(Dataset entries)
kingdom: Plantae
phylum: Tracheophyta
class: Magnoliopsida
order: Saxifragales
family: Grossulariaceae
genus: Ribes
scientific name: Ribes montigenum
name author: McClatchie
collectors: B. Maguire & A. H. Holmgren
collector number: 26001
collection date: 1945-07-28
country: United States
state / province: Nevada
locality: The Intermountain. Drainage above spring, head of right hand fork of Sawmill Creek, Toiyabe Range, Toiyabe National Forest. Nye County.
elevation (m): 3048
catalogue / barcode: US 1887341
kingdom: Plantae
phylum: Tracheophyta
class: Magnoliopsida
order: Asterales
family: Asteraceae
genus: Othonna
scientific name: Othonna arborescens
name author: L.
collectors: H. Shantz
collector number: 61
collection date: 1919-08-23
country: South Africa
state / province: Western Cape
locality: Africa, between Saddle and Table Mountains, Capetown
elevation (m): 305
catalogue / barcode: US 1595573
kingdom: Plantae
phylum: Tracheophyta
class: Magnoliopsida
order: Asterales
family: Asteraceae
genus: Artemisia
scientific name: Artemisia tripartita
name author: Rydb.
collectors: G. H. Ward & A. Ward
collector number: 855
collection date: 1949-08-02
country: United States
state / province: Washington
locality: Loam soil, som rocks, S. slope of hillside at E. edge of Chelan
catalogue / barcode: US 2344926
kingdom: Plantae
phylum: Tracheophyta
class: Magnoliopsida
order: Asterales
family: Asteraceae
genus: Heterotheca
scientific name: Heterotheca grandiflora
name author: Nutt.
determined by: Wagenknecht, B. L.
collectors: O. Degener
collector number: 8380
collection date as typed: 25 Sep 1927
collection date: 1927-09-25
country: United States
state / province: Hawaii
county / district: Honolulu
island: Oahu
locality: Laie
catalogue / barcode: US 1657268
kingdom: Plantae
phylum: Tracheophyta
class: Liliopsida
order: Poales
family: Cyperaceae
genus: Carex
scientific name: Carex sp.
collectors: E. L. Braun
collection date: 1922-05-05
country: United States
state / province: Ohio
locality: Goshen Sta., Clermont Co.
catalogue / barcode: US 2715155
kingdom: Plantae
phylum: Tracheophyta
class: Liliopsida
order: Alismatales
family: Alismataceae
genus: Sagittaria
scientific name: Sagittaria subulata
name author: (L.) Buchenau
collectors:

■ **Required task**
Recast every line of the material above as a JSON list of strings, one string per line, leaving out blank lines.

■ **Result of the exercise**
[
  "kingdom: Plantae",
  "phylum: Tracheophyta",
  "class: Magnoliopsida",
  "order: Saxifragales",
  "family: Grossulariaceae",
  "genus: Ribes",
  "scientific name: Ribes montigenum",
  "name author: McClatchie",
  "collectors: B. Maguire & A. H. Holmgren",
  "collector number: 26001",
  "collection date: 1945-07-28",
  "country: United States",
  "state / province: Nevada",
  "locality: The Intermountain. Drainage above spring, head of right hand fork of Sawmill Creek, Toiyabe Range, Toiyabe National Forest. Nye County.",
  "elevation (m): 3048",
  "catalogue / barcode: US 1887341",
  "kingdom: Plantae",
  "phylum: Tracheophyta",
  "class: Magnoliopsida",
  "order: Asterales",
  "family: Asteraceae",
  "genus: Othonna",
  "scientific name: Othonna arborescens",
  "name author: L.",
  "collectors: H. Shantz",
  "collector number: 61",
  "collection date: 1919-08-23",
  "country: South Africa",
  "state / province: Western Cape",
  "locality: Africa, between Saddle and Table Mountains, Capetown",
  "elevation (m): 305",
  "catalogue / barcode: US 1595573",
  "kingdom: Plantae",
  "phylum: Tracheophyta",
  "class: Magnoliopsida",
  "order: Asterales",
  "family: Asteraceae",
  "genus: Artemisia",
  "scientific name: Artemisia tripartita",
  "name author: Rydb.",
  "collectors: G. H. Ward & A. Ward",
  "collector number: 855",
  "collection date: 1949-08-02",
  "country: United States",
  "state / province: Washington",
  "locality: Loam soil, som rocks, S. slope of hillside at E. edge of Chelan",
  "catalogue / barcode: US 2344926",
  "kingdom: Plantae",
  "phylum: Tracheophyta",
  "class: Magnoliopsida",
  "order: Asterales",
  "family: Asteraceae",
  "genus: Heterotheca",
  "scientific name: Heterotheca grandiflora",
  "name author: Nutt.",
  "determined by: Wagenknecht, B. L.",
  "collectors: O. Degener",
  "collector number: 8380",
  "collection date as typed: 25 Sep 1927",
  "collection date: 1927-09-25",
  "country: United States",
  "state / province: Hawaii",
  "county / district: Honolulu",
  "island: Oahu",
  "locality: Laie",
  "catalogue / barcode: US 1657268",
  "kingdom: Plantae",
  "phylum: Tracheophyta",
  "class: Liliopsida",
  "order: Poales",
  "family: Cyperaceae",
  "genus: Carex",
  "scientific name: Carex sp.",
  "collectors: E. L. Braun",
  "collection date: 1922-05-05",
  "country: United States",
  "state / province: Ohio",
  "locality: Goshen Sta., Clermont Co.",
  "catalogue / barcode: US 2715155",
  "kingdom: Plantae",
  "phylum: Tracheophyta",
  "class: Liliopsida",
  "order: Alismatales",
  "family: Alismataceae",
  "genus: Sagittaria",
  "scientific name: Sagittaria subulata",
  "name author: (L.) Buchenau",
  "collectors:"
]